La prima volta che ho sentito parlare di Mariano Bàino risale a quasi dieci anni fa ed è stato da parte di un comune amico. Sapevo che fosse poeta e nonostante l’interesse mai ne avevo letto un solo verso. Poi quest’anno “Ad est dell’equatore” pubblica un suo lavoro. Non poesia ma narrativa. Un giallo. Sui generis. Sempre quest’anno, la settimana scorsa, complice il nostro amico comune, ad Ischia si è fatta una presentazione del libro. Che ho acquistato. Che Bàino sia poeta lo si capisce da subito, coloro i quali s’aspettano un giallo come quelli che ultimamente vengono pubblicati, veloce, brutale, matematico nel suo evolversi rimarrà deluso e farebbe bene a lasciar perdere. Coloro i quali invece hanno dimestichezza con Napoli e quel sentimento sul filo del rasoio, tra amore e odio, per la città, ne rimarranno incantati. Abbiamo detto che il libro è un giallo, c’è un vice commissario, la Questura, un caso di camorra importante e un altro un po’ meno che coinvolge la sparizione di una giovane donna. Sullo sfondo la Napoli del secondo dopoguerra, quella che vive di contrabbando e che vede i vincitori, gli americani, fare da signori ovunque, ai quali si sacrificano volentieri le potenzialità ad esempio del porto, che potrebbe essere trampolino di rilancio.
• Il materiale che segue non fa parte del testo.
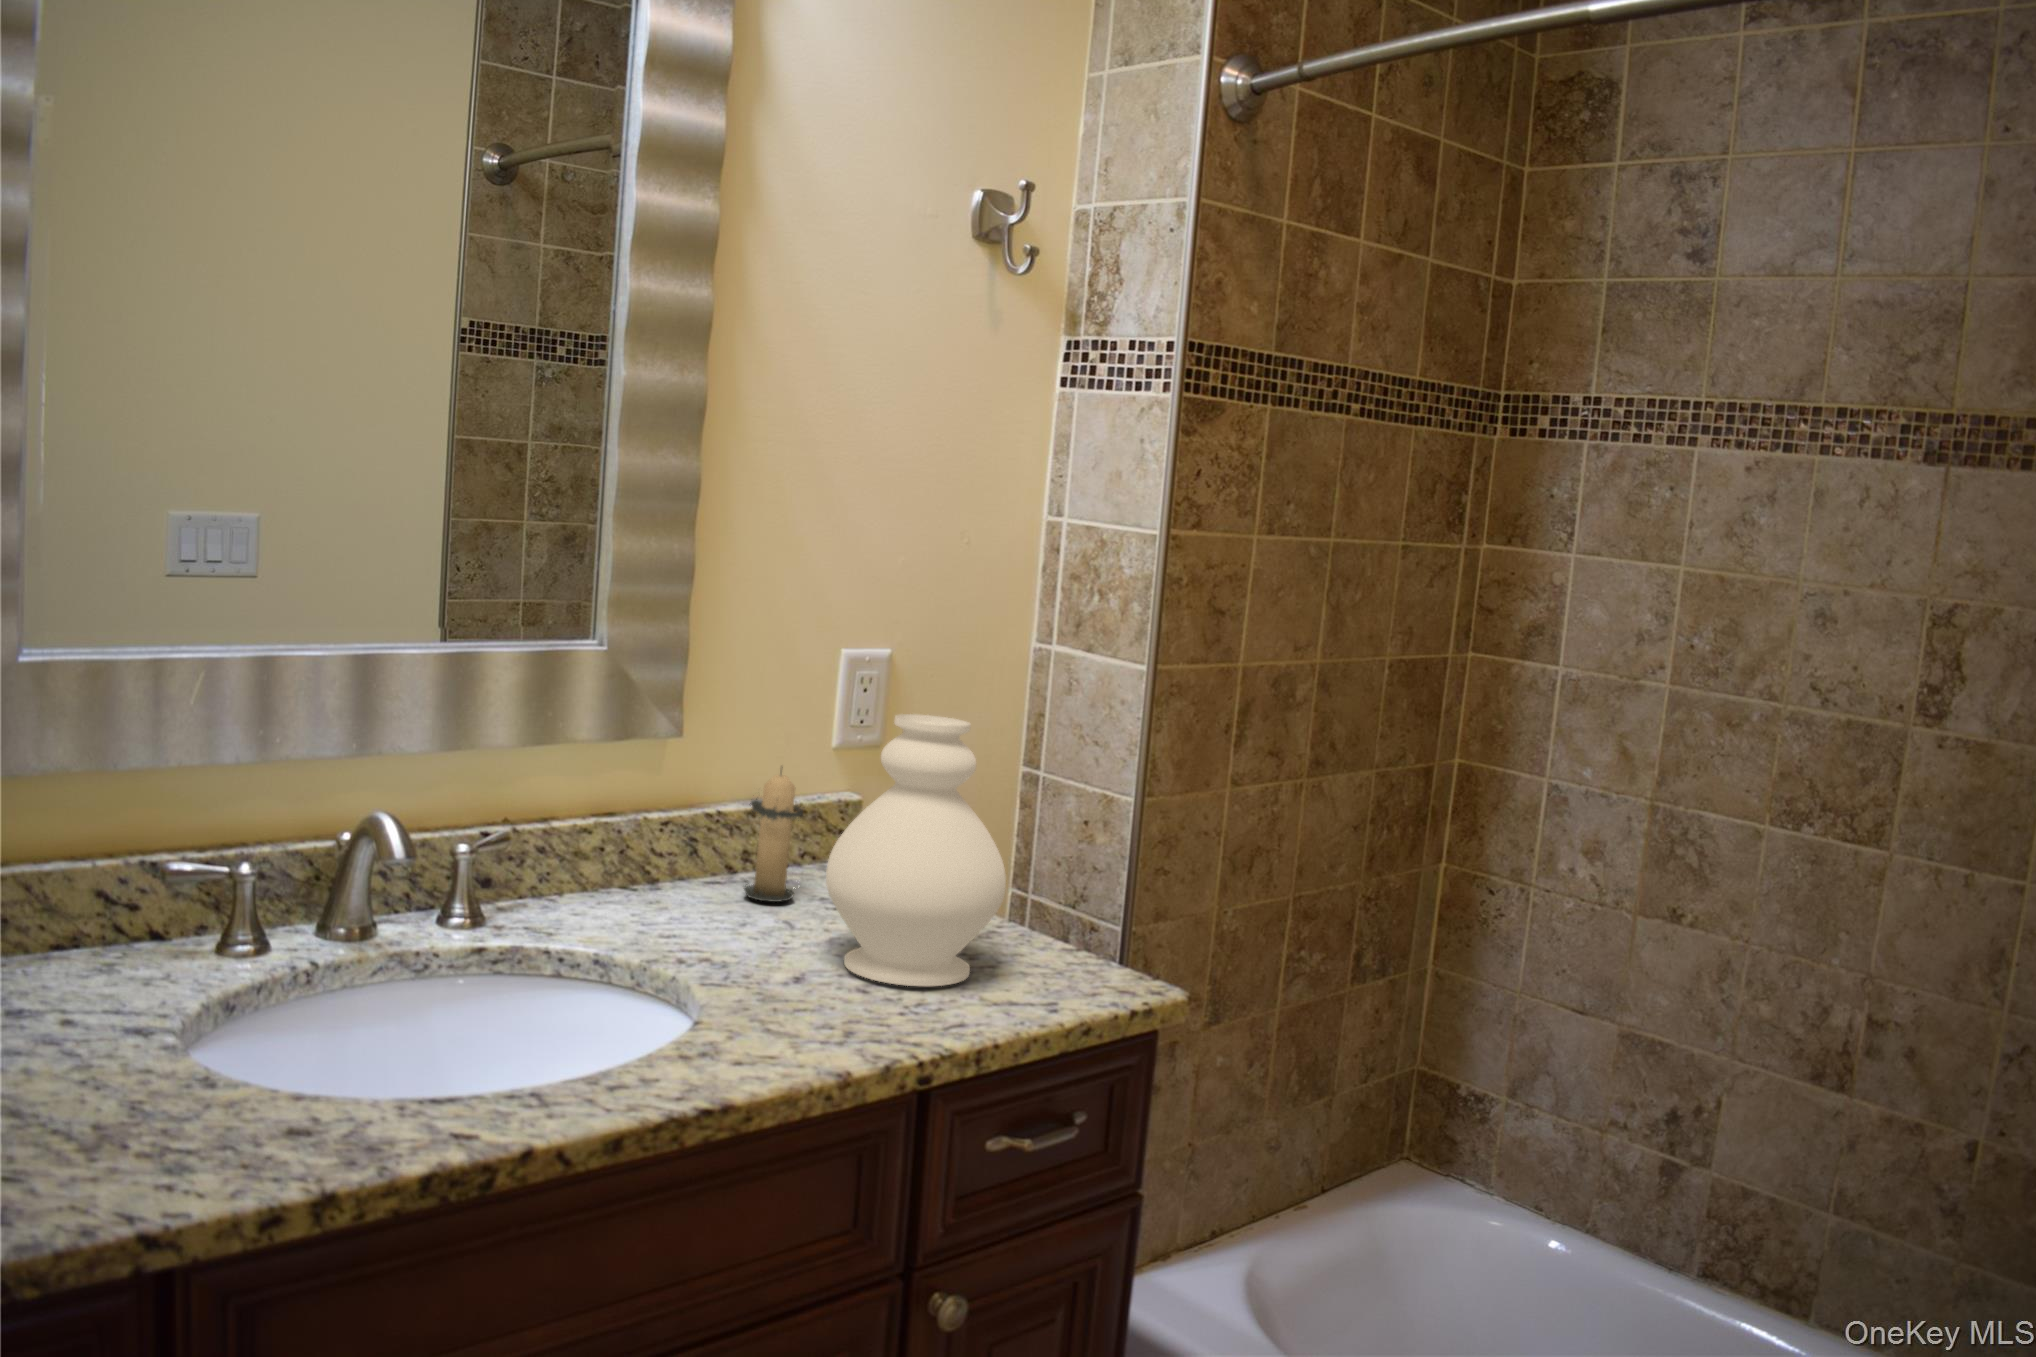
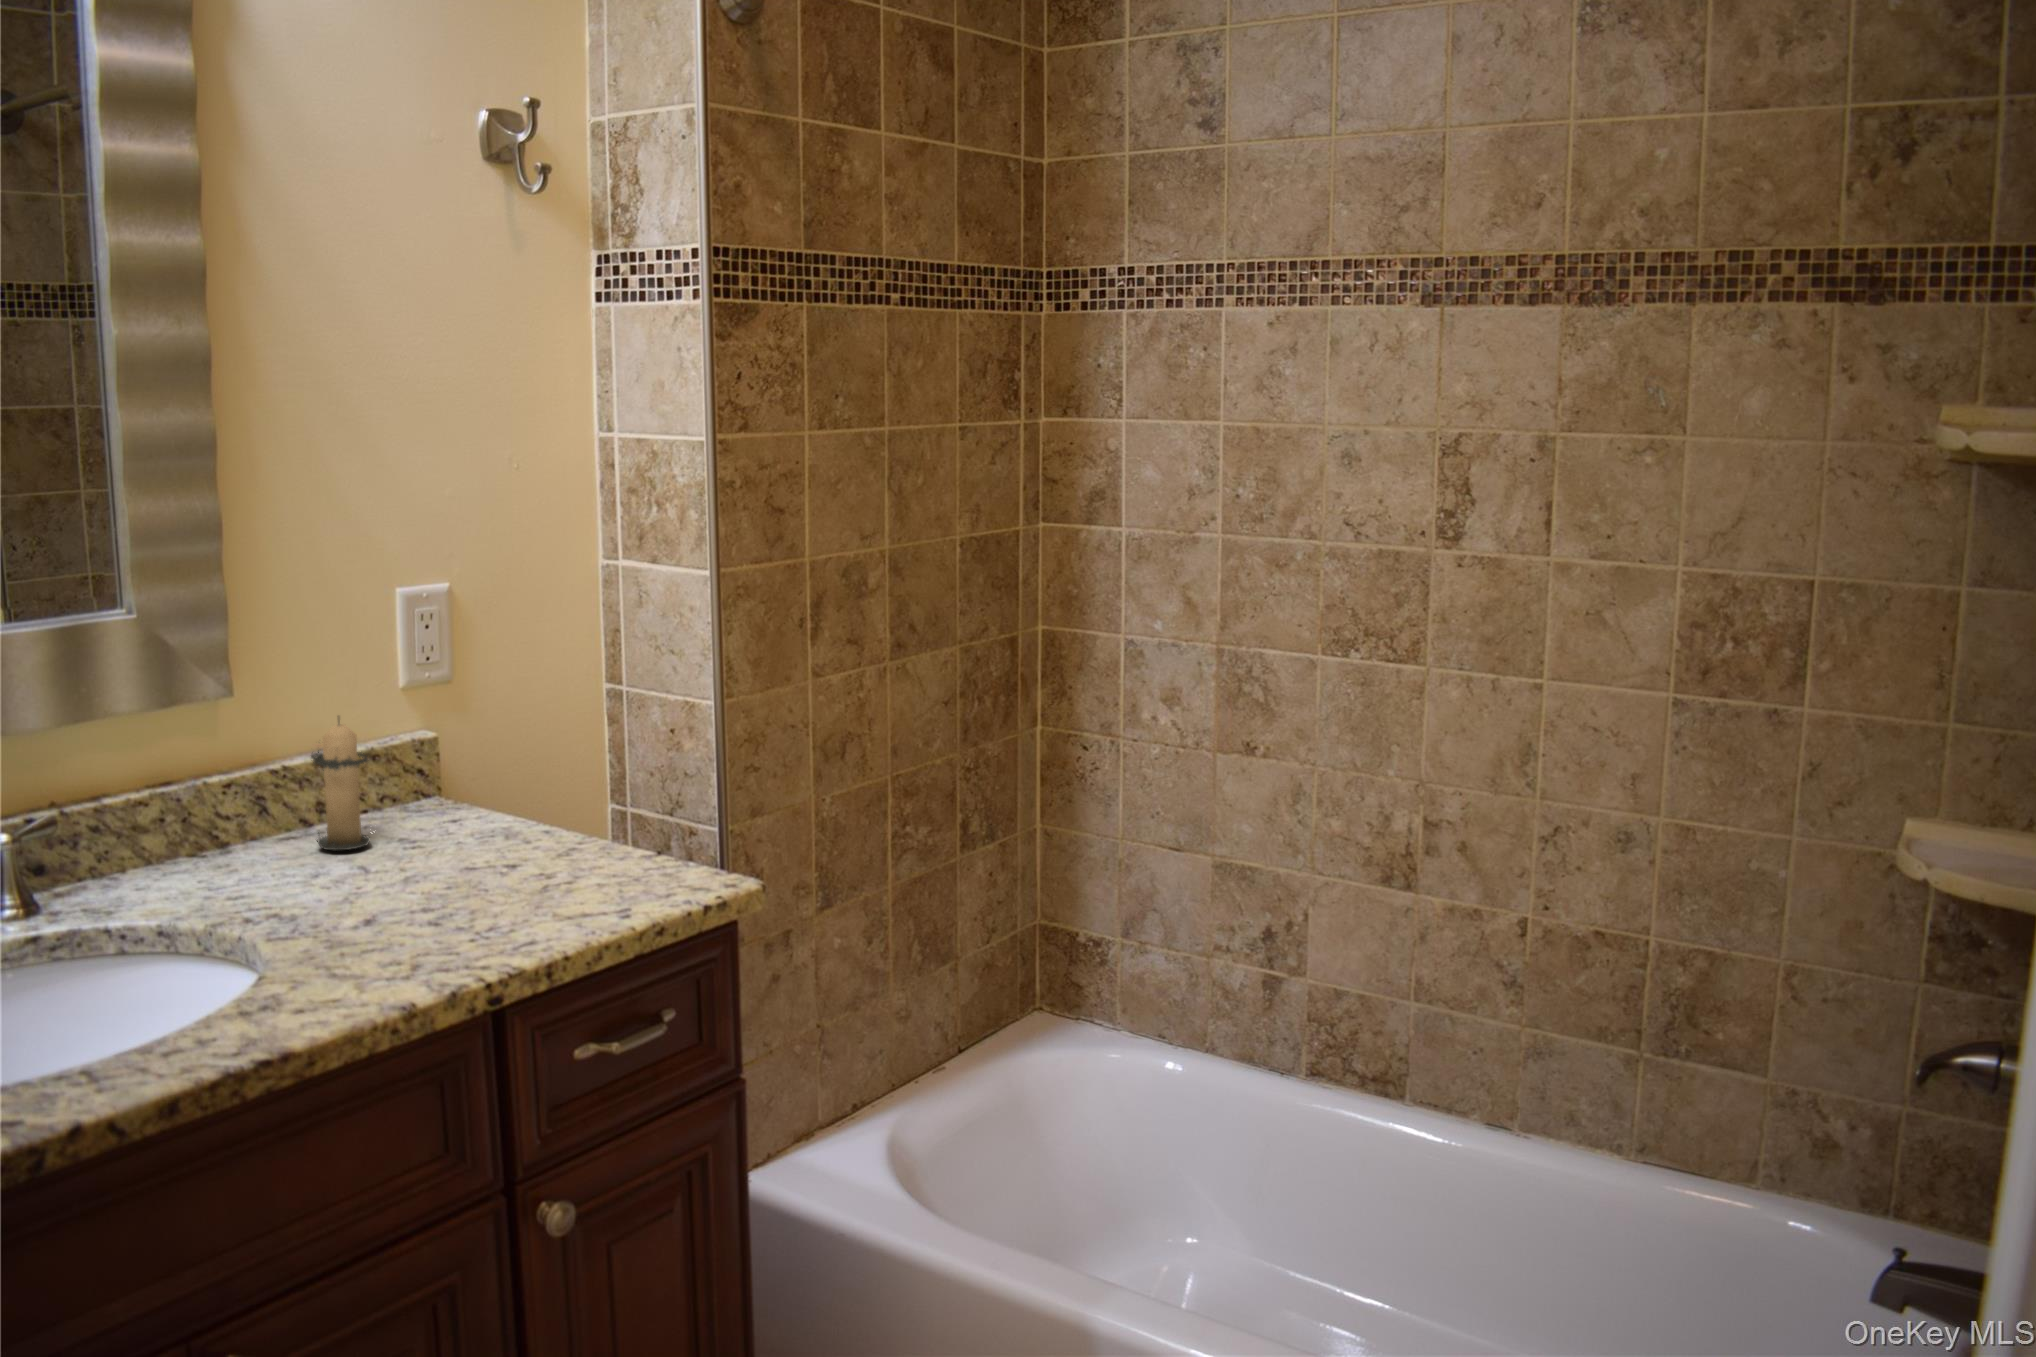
decorative vase: present [826,714,1006,986] -> none [387,651,570,913]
In questo contesto ciò che conta, infondo, non è neanche tanto la storia, che offre più che altro lo spunto per una serie di considerazioni sulla città che sono tutt’oggi attualissime perché trovano appunto radice in quei tempi ma Napoli e i suoi abitanti, questo immenso popolo che si è voluto lasciar divenire plebe, un popolo che vive una sua vita completamente disgiunta dai poteri che lo governano, con un suo linguaggio, una sua lingua, lingua alla quale Bàino dà come mai una sua dignità, riuscendo a smussare le espressione più intrise di violenza, quelle che a un orecchio non allenato a certe musicalità potrebbero sembrare volgari ed invece sono spesso intrise di una certa malinconia che da sempre permea il carattere della città. Ecco, questo libro va letto per la lingua, per quest’altalena lessicale che senza soluzione di continuità ci porta dal popolo alla plebe, tanto che alla fine, anche se della giovane donna scomparsa non si saprà nulla, poco ci importa.